## [Work order]
Return, from the data below, each line that contains the word "wird".

## [Data shown]
○ ○ ○

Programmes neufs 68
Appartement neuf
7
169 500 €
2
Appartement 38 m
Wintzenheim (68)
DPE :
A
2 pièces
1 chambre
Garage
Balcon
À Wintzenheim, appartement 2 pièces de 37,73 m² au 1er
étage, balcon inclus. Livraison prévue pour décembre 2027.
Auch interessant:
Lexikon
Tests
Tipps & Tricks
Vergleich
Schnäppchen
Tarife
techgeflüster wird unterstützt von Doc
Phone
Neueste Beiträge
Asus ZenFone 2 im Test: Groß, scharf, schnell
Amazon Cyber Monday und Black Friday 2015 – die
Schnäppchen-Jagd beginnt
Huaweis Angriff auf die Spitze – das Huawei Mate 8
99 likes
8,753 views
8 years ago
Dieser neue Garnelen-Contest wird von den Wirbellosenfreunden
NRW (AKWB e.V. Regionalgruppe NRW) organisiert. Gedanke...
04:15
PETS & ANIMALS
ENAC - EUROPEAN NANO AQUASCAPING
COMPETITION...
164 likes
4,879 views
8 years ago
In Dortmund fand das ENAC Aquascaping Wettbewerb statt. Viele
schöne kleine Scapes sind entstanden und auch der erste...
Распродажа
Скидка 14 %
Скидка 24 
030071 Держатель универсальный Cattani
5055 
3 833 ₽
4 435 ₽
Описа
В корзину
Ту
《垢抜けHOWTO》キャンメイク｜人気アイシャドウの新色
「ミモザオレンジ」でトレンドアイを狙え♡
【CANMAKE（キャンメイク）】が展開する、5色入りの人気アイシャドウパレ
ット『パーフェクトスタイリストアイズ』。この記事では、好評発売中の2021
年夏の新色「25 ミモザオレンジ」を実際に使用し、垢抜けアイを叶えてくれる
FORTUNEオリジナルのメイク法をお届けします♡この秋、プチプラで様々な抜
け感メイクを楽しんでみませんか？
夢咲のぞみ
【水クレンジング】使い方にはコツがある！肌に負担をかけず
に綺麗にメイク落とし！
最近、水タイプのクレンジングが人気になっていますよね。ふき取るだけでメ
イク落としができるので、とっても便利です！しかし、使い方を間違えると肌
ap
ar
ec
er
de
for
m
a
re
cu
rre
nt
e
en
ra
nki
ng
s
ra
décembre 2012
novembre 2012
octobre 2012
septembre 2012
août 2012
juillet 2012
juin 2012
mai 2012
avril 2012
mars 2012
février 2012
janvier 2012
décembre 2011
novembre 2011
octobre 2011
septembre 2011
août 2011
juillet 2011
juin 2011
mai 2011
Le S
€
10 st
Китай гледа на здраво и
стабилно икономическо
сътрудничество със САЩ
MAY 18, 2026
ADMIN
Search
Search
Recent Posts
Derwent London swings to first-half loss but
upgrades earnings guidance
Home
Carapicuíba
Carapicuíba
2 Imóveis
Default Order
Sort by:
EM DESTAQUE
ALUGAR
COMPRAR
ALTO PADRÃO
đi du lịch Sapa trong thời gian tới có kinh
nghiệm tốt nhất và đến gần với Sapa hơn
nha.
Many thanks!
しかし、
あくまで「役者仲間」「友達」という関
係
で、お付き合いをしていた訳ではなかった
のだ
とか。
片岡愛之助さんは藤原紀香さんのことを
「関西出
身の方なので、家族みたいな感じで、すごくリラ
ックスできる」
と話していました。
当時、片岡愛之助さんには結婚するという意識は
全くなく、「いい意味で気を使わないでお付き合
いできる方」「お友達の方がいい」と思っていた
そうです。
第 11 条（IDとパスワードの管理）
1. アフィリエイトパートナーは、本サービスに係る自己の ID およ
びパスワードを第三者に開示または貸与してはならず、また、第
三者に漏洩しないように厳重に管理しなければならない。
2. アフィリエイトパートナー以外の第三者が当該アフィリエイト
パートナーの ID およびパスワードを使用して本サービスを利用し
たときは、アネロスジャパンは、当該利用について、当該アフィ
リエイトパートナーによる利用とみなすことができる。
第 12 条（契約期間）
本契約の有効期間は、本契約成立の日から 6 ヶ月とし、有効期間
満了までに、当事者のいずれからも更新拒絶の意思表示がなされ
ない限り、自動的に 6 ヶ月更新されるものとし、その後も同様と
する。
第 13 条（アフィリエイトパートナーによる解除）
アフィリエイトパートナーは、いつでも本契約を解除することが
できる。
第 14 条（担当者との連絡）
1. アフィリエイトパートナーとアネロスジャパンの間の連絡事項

○ ○ ○

## [Task response]
techgeflüster wird unterstützt von Doc
Dieser neue Garnelen-Contest wird von den Wirbellosenfreunden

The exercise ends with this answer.